According to SP Setia president and chief executive officer Datuk Khor Chap Jen, the group’s sales performance was satisfactory amid the current challenging market environment.
“The group recorded an admirable 100% take-up rate of RM272mil worth of landed properties launched in Setia Eco Templer in Selayang in May, while Setia EcoHill 2 at Semenyih achieved an encouraging 72% take-up rate for its Everna cluster semi-detached homes during the recent launch in June,” he said.
This indicates that the underlying demand for quality properties in strategic locations with good infrastructure as well as secure and self-sustained townships is still there, according to Khor.
While the current sales achieved is less than half of its full-year target of RM3.5bil, it is worth noting that the group has RM8.2bil in unbilled sales.

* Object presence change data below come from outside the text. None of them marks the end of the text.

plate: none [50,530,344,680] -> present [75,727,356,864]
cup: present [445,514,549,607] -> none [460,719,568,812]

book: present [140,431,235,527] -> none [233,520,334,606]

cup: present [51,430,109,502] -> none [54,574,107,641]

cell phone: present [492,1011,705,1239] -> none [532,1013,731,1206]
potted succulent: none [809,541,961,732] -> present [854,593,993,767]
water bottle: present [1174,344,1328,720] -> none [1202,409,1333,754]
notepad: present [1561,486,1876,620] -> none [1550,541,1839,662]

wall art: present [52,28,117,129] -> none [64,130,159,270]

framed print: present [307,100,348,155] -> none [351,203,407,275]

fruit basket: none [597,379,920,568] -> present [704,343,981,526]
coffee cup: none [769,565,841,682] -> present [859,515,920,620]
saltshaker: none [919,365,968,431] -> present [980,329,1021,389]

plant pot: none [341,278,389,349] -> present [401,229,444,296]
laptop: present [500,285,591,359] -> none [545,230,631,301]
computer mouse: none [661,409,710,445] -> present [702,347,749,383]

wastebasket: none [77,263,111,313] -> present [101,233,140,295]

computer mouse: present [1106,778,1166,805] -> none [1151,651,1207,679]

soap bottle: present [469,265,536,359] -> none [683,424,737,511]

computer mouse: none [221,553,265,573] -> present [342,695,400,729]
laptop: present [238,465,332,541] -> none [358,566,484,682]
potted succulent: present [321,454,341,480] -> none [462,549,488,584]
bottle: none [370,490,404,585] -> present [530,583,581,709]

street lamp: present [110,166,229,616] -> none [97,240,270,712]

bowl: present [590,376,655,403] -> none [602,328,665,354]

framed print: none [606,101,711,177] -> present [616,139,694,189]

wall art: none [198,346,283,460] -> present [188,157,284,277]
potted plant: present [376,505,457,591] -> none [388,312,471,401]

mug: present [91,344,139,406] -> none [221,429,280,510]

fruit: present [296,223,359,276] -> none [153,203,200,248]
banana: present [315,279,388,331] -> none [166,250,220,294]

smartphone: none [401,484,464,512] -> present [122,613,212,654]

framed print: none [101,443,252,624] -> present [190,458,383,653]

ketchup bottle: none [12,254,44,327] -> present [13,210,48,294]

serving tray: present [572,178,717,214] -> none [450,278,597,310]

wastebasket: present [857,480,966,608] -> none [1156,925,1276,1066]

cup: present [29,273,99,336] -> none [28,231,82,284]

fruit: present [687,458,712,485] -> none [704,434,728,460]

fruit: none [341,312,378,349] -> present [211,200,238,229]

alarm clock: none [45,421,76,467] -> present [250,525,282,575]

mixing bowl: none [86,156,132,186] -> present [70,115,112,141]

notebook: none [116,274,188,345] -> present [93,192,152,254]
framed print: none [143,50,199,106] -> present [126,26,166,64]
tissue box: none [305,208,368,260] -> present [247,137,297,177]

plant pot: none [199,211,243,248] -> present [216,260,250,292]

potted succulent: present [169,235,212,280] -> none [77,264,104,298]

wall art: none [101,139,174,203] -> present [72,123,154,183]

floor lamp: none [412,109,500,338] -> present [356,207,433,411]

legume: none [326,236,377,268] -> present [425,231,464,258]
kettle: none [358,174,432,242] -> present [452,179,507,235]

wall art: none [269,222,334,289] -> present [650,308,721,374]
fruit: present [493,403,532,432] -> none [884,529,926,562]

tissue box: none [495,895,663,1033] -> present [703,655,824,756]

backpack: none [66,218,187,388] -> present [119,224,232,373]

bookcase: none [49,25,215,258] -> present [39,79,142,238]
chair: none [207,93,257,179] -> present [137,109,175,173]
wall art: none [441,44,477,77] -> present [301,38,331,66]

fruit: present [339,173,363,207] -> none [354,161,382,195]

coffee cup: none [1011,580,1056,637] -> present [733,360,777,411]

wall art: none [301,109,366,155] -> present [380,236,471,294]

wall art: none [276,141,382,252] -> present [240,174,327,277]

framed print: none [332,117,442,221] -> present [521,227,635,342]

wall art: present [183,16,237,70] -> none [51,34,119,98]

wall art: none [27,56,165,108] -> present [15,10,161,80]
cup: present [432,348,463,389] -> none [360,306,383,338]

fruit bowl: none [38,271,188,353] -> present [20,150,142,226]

Its earnings outlook is also firmly anchored on the 29 property projects that are ongoing.
“We are confident that the strategic list of launches lined up for the second half of the year, which ranges from affordable housing to exclusive niche developments, will have good response, keeping with the momentum of the take-up rate of recent launches,” Khor said.
In its latest financial results for the second quarter ended June 30, 2016 (Q2’16), the group noted that its total sales during the first seven months of the year amounted to RM1.35bil.
For Q2’16, SP Setia reported a net profit of RM125.78mil on the back of RM1.01bil in revenue.
This brings its cumulative six-month revenue for financial year 2016 to RM1.92bil, while its total net profit for the six months is RM249.17mil.
SP Setia said that out of its RM1.35bil of total sales achieved up until July, some RM856mil came from the central region.
The southern, northern and eastern region saw combined sales of RM140mil, while its overseas sales amounted to RM109mil.
On the local front, the sales secured in the Klang Valley are mainly in line with the group’s sales target as compared to a weaker sentiment in Johor, Penang and Sabah, it said.
Among the ongoing projects which contributed to the sales include Setia Alam and Setia Eco Park in Shah Alam, Setia EcoHill in Semenyih, Setia Eco Glades in Cyberjaya, KL Eco City and others.
As at June 30, it had a remaining landbank of 3,805 acres with an estimated gross development value of RM71.5bil.
The group has also declared an interim single-tier dividend of four sen per share for the quarter.